* _About this exercise_
Word for word, restate every line from the one with "worden, omdat u" through the end of the records below, both included, and add nothing.

* _Extracted records_

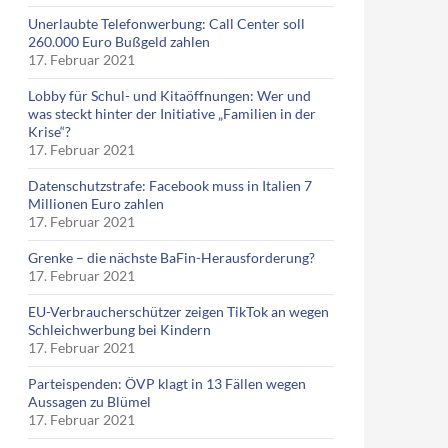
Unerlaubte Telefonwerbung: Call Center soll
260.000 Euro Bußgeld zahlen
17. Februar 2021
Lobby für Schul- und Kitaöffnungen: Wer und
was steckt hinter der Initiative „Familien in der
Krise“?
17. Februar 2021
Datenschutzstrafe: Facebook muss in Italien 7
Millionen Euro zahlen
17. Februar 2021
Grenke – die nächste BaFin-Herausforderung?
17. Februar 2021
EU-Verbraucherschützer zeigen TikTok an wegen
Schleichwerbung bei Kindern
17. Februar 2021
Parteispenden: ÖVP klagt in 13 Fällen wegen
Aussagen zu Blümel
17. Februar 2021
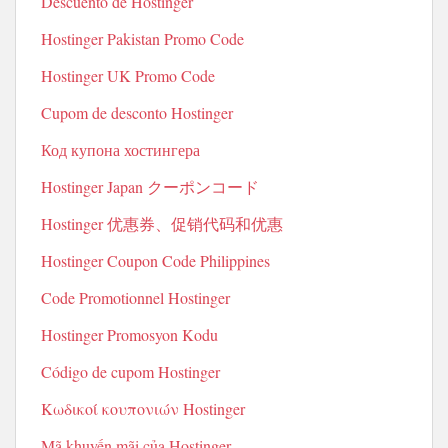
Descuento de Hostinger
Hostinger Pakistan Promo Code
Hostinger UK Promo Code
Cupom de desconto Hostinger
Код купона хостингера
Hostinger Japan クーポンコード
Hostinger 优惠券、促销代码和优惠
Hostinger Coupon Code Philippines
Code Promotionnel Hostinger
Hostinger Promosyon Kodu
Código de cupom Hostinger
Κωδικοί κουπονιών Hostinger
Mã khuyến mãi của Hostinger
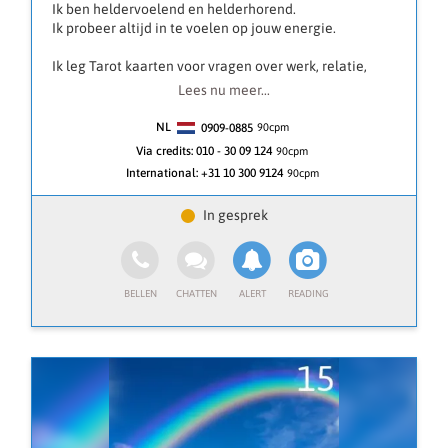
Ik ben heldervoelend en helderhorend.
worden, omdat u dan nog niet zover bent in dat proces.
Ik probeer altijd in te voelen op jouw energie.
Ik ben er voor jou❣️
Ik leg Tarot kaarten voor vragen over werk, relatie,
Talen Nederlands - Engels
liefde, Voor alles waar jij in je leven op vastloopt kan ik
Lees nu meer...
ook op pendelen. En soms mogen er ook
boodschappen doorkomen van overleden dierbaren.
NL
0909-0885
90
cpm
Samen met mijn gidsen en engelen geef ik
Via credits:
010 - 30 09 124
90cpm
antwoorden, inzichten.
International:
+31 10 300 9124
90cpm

* _Exercise answer_
worden, omdat u dan nog niet zover bent in dat proces.
Ik probeer altijd in te voelen op jouw energie.
Ik ben er voor jou❣️
Ik leg Tarot kaarten voor vragen over werk, relatie,
Talen Nederlands - Engels
liefde, Voor alles waar jij in je leven op vastloopt kan ik
Lees nu meer...
ook op pendelen. En soms mogen er ook
boodschappen doorkomen van overleden dierbaren.
NL
0909-0885
90
cpm
Samen met mijn gidsen en engelen geef ik
Via credits:
010 - 30 09 124
90cpm
antwoorden, inzichten.
International:
+31 10 300 9124
90cpm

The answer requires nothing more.